---------- TASK INPUT

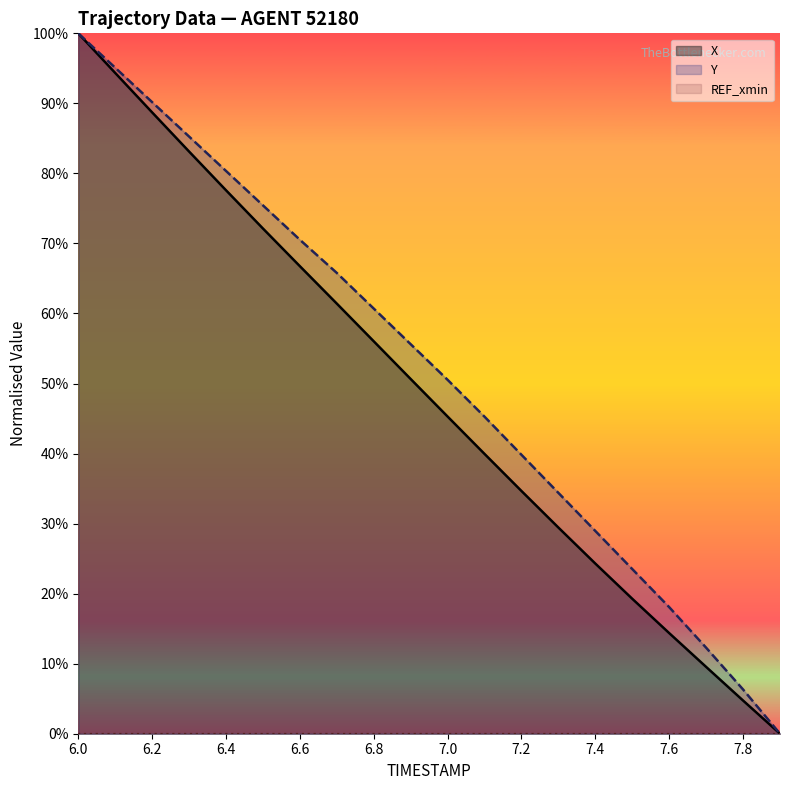

How many lines are shown in the chart?

2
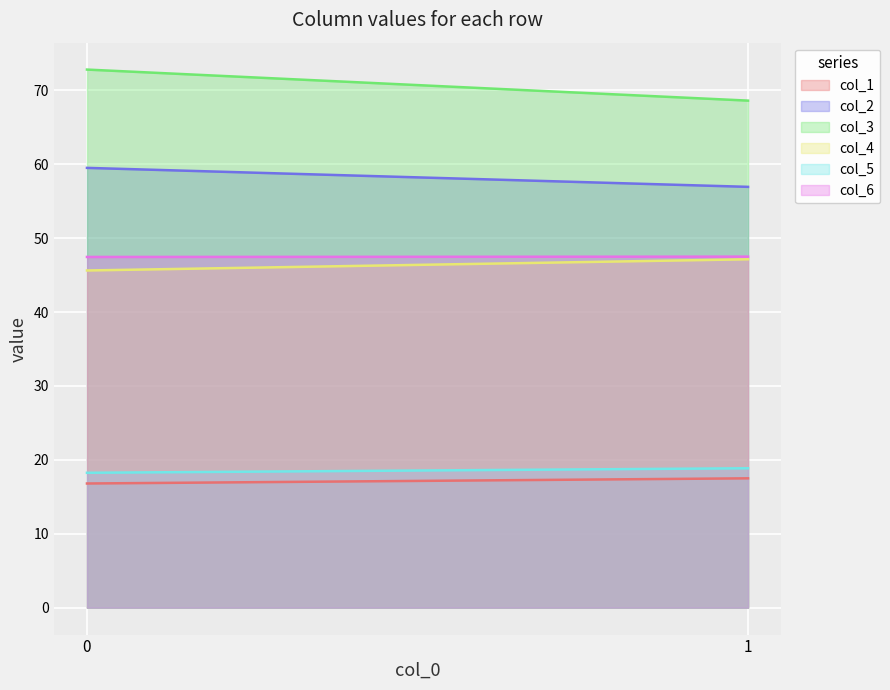

Which series has the largest total across all categories?

col_3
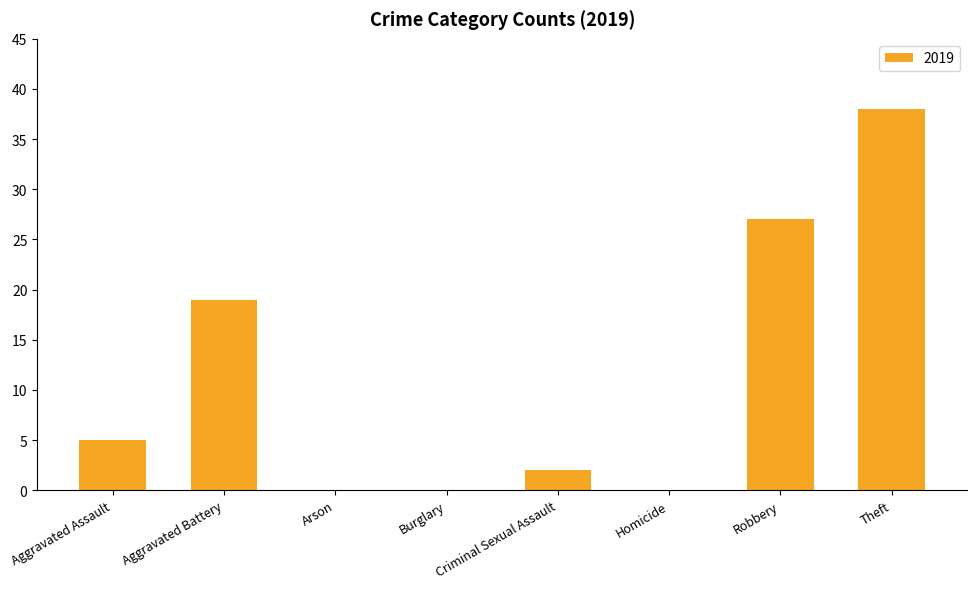

Between Aggravated Assault and Criminal Sexual Assault, which is larger?

Aggravated Assault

--------------------

__WORK TO COMPLETE__:
Convert the lines above into a numbered list, leaving out the blank lines and the pictures.

__PROBLEM SOLUTION__:
1. How many lines are shown in the chart?
2. 2
3. Which series has the largest total across all categories?
4. col_3
5. Between Aggravated Assault and Criminal Sexual Assault, which is larger?
6. Aggravated Assault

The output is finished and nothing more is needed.